Guards excel with styles that contrast
In the beginning, there was the Boston balance vs. the unquestioned brilliance of Elgin Baylor and Jerry West. Or maybe it was simply Bill Russell vs. The Entire Laker Team.
In the ’80s, there was Bird vs. Magic.
Now there is Kobe trying to cement his legacy, and there are the three future Hall of Famers (I’ll avoid calling them the Big You-Know-What) trying to become multiple ring winners and thus gain a seat at the Celtics’ inner council meeting.
Here’s another one you probably haven’t thought about: Derek Fisher vs. Rajon Rondo.
Think about it. Could there be more polar-opposite point guards trying to help very good teams win a championship?
Derek Fisher is 35, lefthanded, 6 feet 1 inch, and built like an NFL defensive back. He runs in straight lines, has nothing in his game that anyone would remotely consider a frill, and has never been anything close to an All-Star.
But he is one of the most significant playoff figures in the Lakers’ illustrious playoff history, having earned four rings as a starting point guard while making some of the biggest shots imaginable.
Rajon Rondo is 24, righthanded, 6 feet 1 inch, and built like a Kenyan marathon runner. He may be the swerviest, in-and-outiest, most unpredictable NBA point guard ever, and there are some aspects of his game that may never have been seen before, at least in a point guard package. This year he made the first of what almost undoubtedly will be many All-Star Game appearances.
He has one championship ring already, and has enjoyed such a spectacular 2010 postseason that a very persuasive case can be made that he is the best player in the entire playoffs not named Kobe Bryant, and perhaps, pending the events of the next week, the best player in the entire playoffs, period.
I would venture to say that neither man could possibly imagine what athletic life would be if he suddenly found himself in possession of the other man’s body. Fisher might enjoy being able to do some of the things Rondo can do, but he might be a bit intimidated and mystified by it all.

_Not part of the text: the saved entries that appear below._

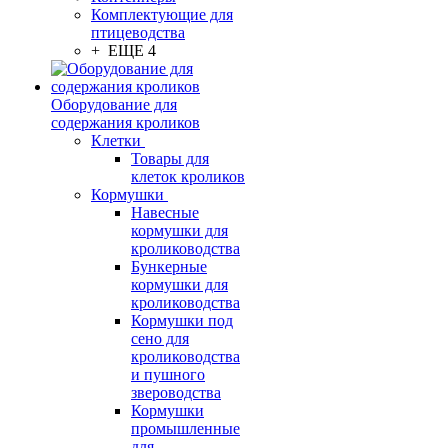
Комплектующие для
птицеводства
+ ЕЩЕ 4
Оборудование для
содержания кроликов
Клетки
Товары для
клеток кроликов
Кормушки
Навесные
кормушки для
кролиководства
Бункерные
кормушки для
кролиководства
Кормушки под
сено для
кролиководства
и пушного
звероводства
Кормушки
промышленные
для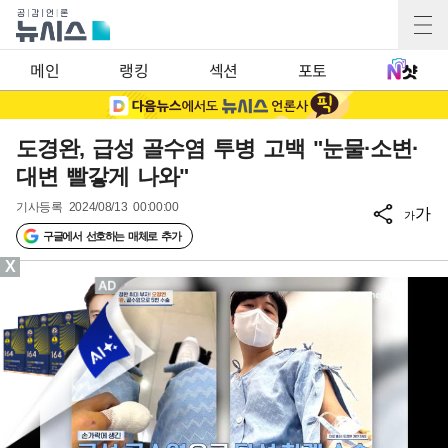
메인
랭킹
섹션
포토
도경완, 급성 골수염 투병 고백 "눈물·소변·
대변 빨갛게 나와"
기사등록
2024/08/13 00:00:00
가
가
구글에서 선호하는 매체로 추가
X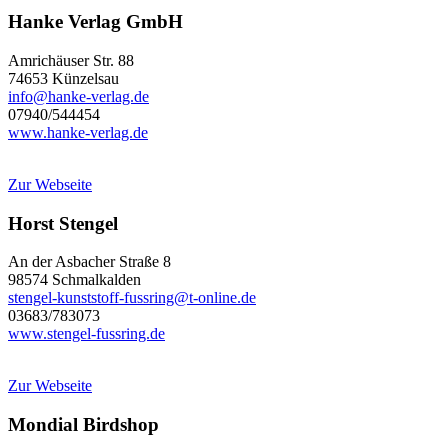
Hanke Verlag GmbH
Amrichäuser Str. 88
74653 Künzelsau
info@hanke-verlag.de
07940/544454
www.hanke-verlag.de
Zur Webseite
Horst Stengel
An der Asbacher Straße 8
98574 Schmalkalden
stengel-kunststoff-fussring@t-online.de
03683/783073
www.stengel-fussring.de
Zur Webseite
Mondial Birdshop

Rondo would have to make a rather serious adjustment to all the physical limitations he would be faced with.
Fisher’s game is about using his strength, playing angles, and burying altitudinous jumpers, usually 3-pointers. As a general rule, the opposing point guard will be quicker. What we know is that he won’t be smarter or have a bigger heart.

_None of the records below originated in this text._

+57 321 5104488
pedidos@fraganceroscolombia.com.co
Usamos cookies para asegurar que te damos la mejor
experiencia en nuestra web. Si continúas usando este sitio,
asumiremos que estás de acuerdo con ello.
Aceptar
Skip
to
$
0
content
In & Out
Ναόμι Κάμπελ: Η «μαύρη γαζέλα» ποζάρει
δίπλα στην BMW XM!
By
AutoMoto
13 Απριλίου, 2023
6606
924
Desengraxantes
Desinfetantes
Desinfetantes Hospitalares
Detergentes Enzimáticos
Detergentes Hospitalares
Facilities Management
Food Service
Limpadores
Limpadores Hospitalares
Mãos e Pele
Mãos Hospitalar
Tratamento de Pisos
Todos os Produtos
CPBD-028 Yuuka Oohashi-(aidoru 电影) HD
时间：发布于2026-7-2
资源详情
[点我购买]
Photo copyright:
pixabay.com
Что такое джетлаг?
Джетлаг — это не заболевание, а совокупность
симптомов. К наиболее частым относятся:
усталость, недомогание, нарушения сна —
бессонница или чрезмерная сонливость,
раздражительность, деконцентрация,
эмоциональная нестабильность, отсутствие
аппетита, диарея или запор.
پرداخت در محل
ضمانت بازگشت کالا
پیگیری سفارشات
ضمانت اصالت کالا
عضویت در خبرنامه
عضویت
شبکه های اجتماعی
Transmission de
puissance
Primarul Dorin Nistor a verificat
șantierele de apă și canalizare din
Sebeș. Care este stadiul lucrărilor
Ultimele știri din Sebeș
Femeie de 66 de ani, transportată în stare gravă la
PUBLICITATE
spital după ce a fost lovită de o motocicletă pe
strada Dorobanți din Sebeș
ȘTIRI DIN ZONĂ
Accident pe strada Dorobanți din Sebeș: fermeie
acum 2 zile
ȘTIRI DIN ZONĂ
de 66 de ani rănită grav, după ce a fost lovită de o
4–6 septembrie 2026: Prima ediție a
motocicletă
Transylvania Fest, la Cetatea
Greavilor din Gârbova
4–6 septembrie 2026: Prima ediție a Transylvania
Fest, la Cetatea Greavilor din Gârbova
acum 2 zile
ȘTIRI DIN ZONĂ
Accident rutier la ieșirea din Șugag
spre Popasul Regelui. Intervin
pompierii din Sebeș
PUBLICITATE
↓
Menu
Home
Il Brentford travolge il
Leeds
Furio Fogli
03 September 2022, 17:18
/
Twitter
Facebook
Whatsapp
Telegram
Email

Rondo’s game is about speed, and that means all kinds of speed: straight-ahead speed, lateral speed, backward speed, and any other kind of speed you can think of. But it also involves making maximum use of his other great physical gifts, exceptionally long arms and great big hands. The ESPN science guy addressed this subject in a fascinating piece last week. The truth is that no other point guard can do some of the things Rondo can do because no one else is built quite like him.

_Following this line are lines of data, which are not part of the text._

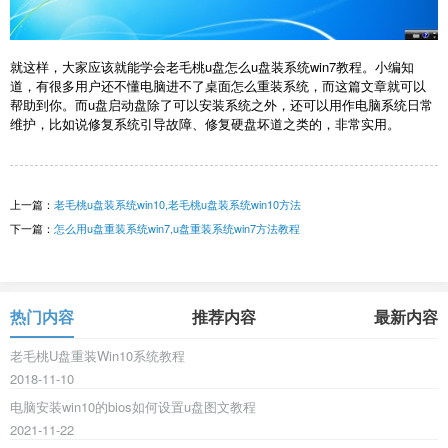
就这样，大家应该就能学会老毛桃u盘怎么u盘装系统win7教程。小编知
道，有很多用户还不懂电脑进不了桌面怎么重装系统，而这篇文章就可以
帮助到你。而u盘启动盘除了可以安装系统之外，还可以用作电脑系统日常
维护，比如说修复系统引导故障、修复硬盘坏道之类的，非常实用。
上一篇：
老毛桃u盘装系统win10,老毛桃u盘装系统win10方法
下一篇：
怎么用u盘重装系统win7,u盘重装系统win7方法教程
热门内容
推荐内容
最新内容
老毛桃U盘重装Win10系统教程
2018-11-10
电脑安装win10的bios如何设置u盘图文教程
2021-11-22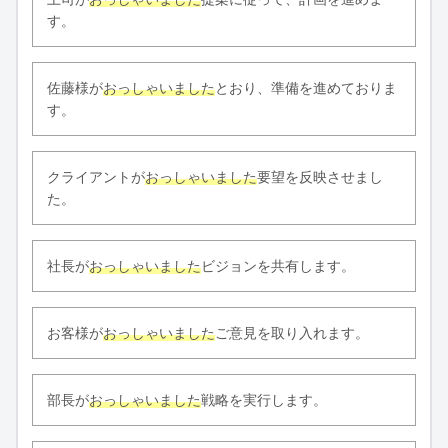
す。
佐藤様が
おっしゃいました
とおり、準備を進めておりま
す。
クライアントが
おっしゃいました
要望を反映させまし
た。
社長が
おっしゃいました
ビジョンを共有します。
お客様が
おっしゃいました
ご意見を取り入れます。
部長が
おっしゃいました
戦略を実行します。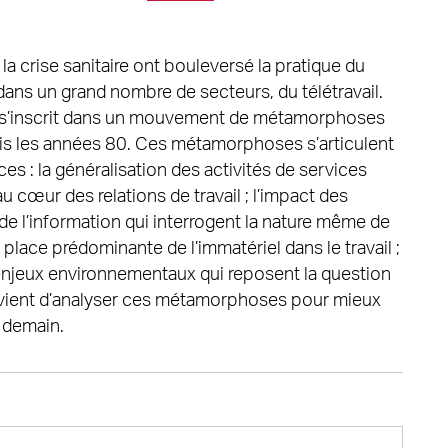
la crise sanitaire ont bouleversé la pratique du
, dans un grand nombre de secteurs, du télétravail.
n s’inscrit dans un mouvement de métamorphoses
puis les années 80. Ces métamorphoses s’articulent
es : la généralisation des activités de services
u cœur des relations de travail ; l’impact des
e l’information qui interrogent la nature même de
la place prédominante de l’immatériel dans le travail ;
 enjeux environnementaux qui reposent la question
convient d’analyser ces métamorphoses pour mieux
 demain.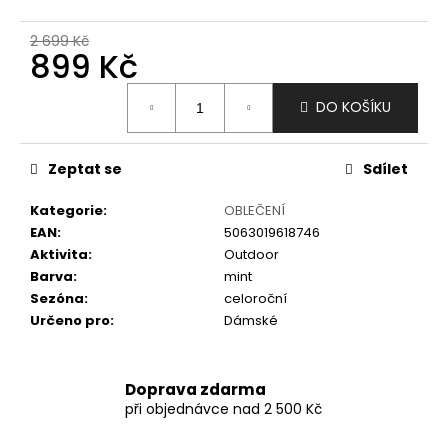
č
u
2 699 Kč
j
899 Kč
e
m
Měrná
DO KOŠÍKU
e
cena:
Zeptat se
Sdílet
Kategorie
:
OBLEČENÍ
EAN
:
5063019618746
Aktivita
:
Outdoor
Barva
:
mint
Sezóna
:
celoroční
Určeno pro
:
Dámské
Doprava zdarma
při objednávce nad 2 500 Kč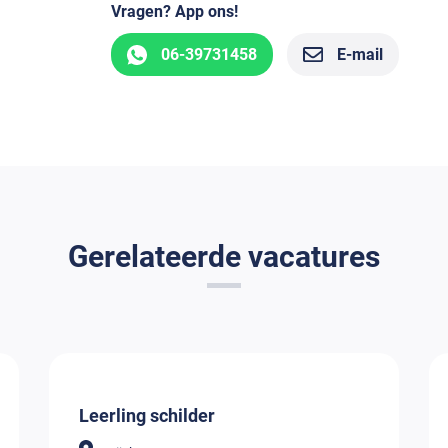
Vragen? App ons!
06-39731458
E-mail
Gerelateerde vacatures
Leerling schilder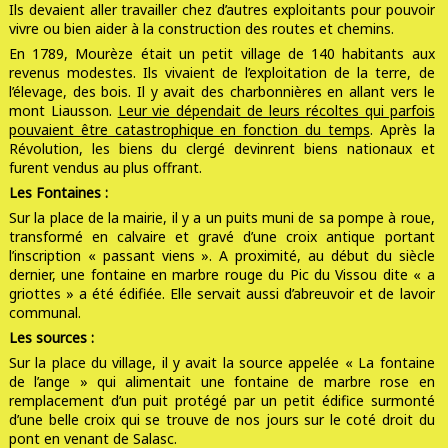
Ils devaient aller travailler chez d’autres exploitants pour pouvoir
vivre ou bien aider à la construction des routes et chemins.
En 1789, Mourèze était un petit village de 140 habitants aux
revenus modestes. Ils vivaient de l’exploitation de la terre, de
l’élevage, des bois. Il y avait des charbonnières en allant vers le
mont Liausson.
Leur vie dépendait de leurs récoltes qui parfois
pouvaient être catastrophique en fonction du temps
. Après la
Révolution, les biens du clergé devinrent biens nationaux et
furent vendus au plus offrant.
Les Fontaines :
Sur la place de la mairie, il y a un puits muni de sa pompe à roue,
transformé en calvaire et gravé d’une croix antique portant
l’inscription « passant viens ». A proximité, au début du siècle
dernier, une fontaine en marbre rouge du Pic du Vissou dite « a
griottes » a été édifiée. Elle servait aussi d’abreuvoir et de lavoir
communal.
Les sources :
Sur la place du village, il y avait la source appelée « La fontaine
de l’ange » qui alimentait une fontaine de marbre rose en
remplacement d’un puit protégé par un petit édifice surmonté
d’une belle croix qui se trouve de nos jours sur le coté droit du
pont en venant de Salasc.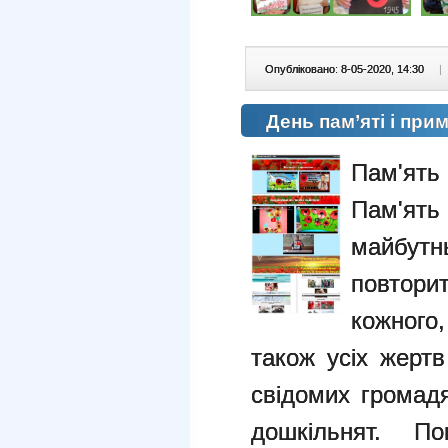
Опубліковано: 8-05-2020, 14:30
|
День пам’яті і пр
Пам'ят
Пам'ят
майбут
повтори
кожного
також усіх жертв
свідомих громадя
дошкільнят. По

We spend a lot of time in sport wishing that some people could be like other people, just to make our lives easier. I think I speak for anyone who has ever dealt with Derek Fisher when I say I wish they all could be like him, not solely because he has superior intelligence and a great command of the language, but also because he radiates such complete common sense and downright decency. He is a thoughtful, polite, and rational human being who just happens to be the starting point guard of the Lakers. You could just as easily picture him making an important business presentation or lecturing on a college campus.
Rondo, 11 years younger and more reserved, is a young man with an unusual presence. He is clearly intelligent, but he is still wary of the media, and is only now, in his fourth year, getting comfortable with the interrogation process attached to stardom. He has a lot going on in that head, and he’s in the process of figuring out how much of it is wise to share. You can be sure he has taken copious mental notes as he has watched the way his celebrated elders interact with the folks in the media.
Like most everyone else in the league, he could learn a lot in this regard from Fisher.
Fisher is in his 14th year in the league, as well as in the third year of his second stint as a Laker. He left them for greater riches and, he hoped, a bigger role with the Warriors in 2004. He was traded to Utah after two seasons, then returned to LA by asking out of a lucrative contract to be in a city where he could get medical treatment for his daughter, who has a rare form of eye cancer.
Things are going well for him on both fronts. By all accounts, his daughter is progressing well. On the court, the great lesson learned by everyone concerned is that he is better off with the Lakers and they, in turn, are far better off with him. The aforementioned huge baskets (e.g. an improbable game-winning three with 0.4 seconds left to beat San Antonio in 2004 and a pair of killer threes to defeat Orlando in the Finals last year) are only the beginning of his contribution. He is a true steadying hand for them at both ends of the floor.
Fisher will be long retired when Rondo will be an admired star of the first magnitude in this league. But he will be retired with the enormous satisfaction of having been a major contributor to however many championship teams, and he will be retired with the complete respect of everyone who played with him, coached him, covered him, and rooted for his teams.
That should give Rajon Rondo something to shoot for.